## Qué hacer
¿Puedes continuar el relato sobre el cáncer de mama a partir de su última frase?

## Fragmento del texto
/---

Soy demasiado rebelde. Por eso me cuesta tanto aceptar las cosas, a veces, y poder avanzar. En este caso me ha ocurrido lo mismo. Me costó asimilar el diagnóstico, pero más me costó prestarme a entrar en un quirófano para que me operaran, cuando no tenía la sensación de estar enferma, y mucho menos de necesitar una operación.
El cáncer de mama es silencioso, no produce molestias, los juegos con mi hija y la práctica de la natación fueron los que propiciaron en su momento que pidiera que me lo quitaran, me molestaba el bulto del pecho al estirar el brazo. Y todo ello pese a que me decían que no era maligno. Así que, al final, tengo que agradecerle a mi hija y a su espíritu juguetón que me detectaran esto en estadio II, y no haberlo dejado hasta que fuera demasiado tarde. Aunque nadie sabe si ya es demasiado tarde…
Bueno, volviendo a las sensaciones, yo clasifico de ranas y sapos los tragos que nos hemos de pegar a veces, en contra de nuestra voluntad. Ahora llevo unos cuantos sapos tragados, y sin agua. La operación fue uno de ellos, de la noche a la mañana tenía dos cicatrices y las consiguientes limitaciones físicas.
Los días de hospitalización no fueron duros, salvo por la separación de mi hija. No quise que la llevaran a verme, demasiados virus y bacterias suspendidos en el aire para un organismo sano y joven como el suyo. Así que, el día que me dieron el alta, quise que la llevaran a casa nada más salir de la guardería, para verla.
Me habían contado que ella lo llevaba bien, que estaba entretenida y no me añoraba. Poco antes de verla me dijeron que el día antes me había comenzado a echar de menos. Yo creo que la realidad era otra, mi hija me quiere con la misma adoración que yo a ella, y me parece que en determinados momentos les tuvo que costar mucho distraerla, para que no pensara en mi durante esos 3 días.

\---

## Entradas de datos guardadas
/---

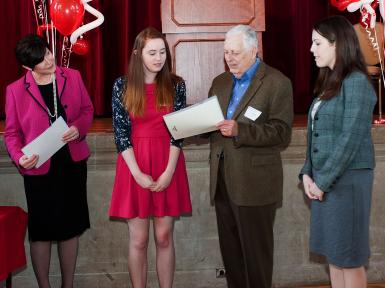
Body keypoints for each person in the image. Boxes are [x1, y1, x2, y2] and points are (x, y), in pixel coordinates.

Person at [4, 34, 94, 288]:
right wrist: (20, 157)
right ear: (27, 67)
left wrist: (78, 128)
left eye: (48, 52)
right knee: (41, 232)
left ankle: (68, 285)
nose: (49, 59)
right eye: (41, 60)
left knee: (70, 227)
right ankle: (44, 286)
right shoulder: (15, 90)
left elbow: (87, 110)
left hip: (72, 164)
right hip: (39, 169)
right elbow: (12, 133)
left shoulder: (72, 77)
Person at [208, 24, 293, 288]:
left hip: (255, 185)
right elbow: (212, 123)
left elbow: (281, 132)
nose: (229, 58)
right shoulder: (220, 82)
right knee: (232, 257)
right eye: (226, 52)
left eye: (235, 52)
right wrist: (191, 126)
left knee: (256, 259)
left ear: (254, 51)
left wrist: (240, 131)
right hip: (222, 182)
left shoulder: (277, 83)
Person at [109, 27, 192, 288]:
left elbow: (178, 133)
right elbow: (121, 134)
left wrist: (168, 172)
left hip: (169, 161)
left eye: (162, 52)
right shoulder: (122, 85)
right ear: (138, 53)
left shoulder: (176, 85)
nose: (159, 58)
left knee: (165, 236)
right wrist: (137, 173)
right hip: (134, 164)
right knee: (139, 240)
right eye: (152, 53)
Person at [299, 15, 377, 288]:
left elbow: (350, 140)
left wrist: (321, 181)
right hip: (326, 181)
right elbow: (315, 133)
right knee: (334, 255)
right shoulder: (329, 82)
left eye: (317, 43)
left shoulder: (356, 82)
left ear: (337, 44)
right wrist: (307, 173)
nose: (312, 49)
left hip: (348, 182)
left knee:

\---

## Respuesta
Cuando llegó a casa y me vio, echó a correr llamándome “¡Mamá!¡Mamá!” y llorando. Yo la abracé como pude, llorando también, y traté de consolarla “La mami ya está aquí, y no se va, no te preocupes mi vida, que la mami no se va” pero fracasé. Así que, al final, nos echamos las dos sin comer ni nada en la cama, tratando de sofocar las lágrimas, hasta que entre suspiros, logramos quedarnos dormidas.
Fueron dos horas, dos dulces horas en que tuve a mi hija junto a mí, a mi lado derecho, sin moverse apenas, sin dar vueltas, solo durmiendo. Hipaba, el llanto fue intenso, y el consuelo llegaba poco a poco, con cada minuto.
A día de hoy llevo muchos momentos así vividos con ella, solo que la que llora soy yo, y la que hipa también. Junto a su pequeño cuerpo siento con más intensidad que nunca el miedo a morirme, a dejar de verla, de darle mi cariño, mi apoyo, mi consuelo, mi calor… Eso es lo más duro de todo.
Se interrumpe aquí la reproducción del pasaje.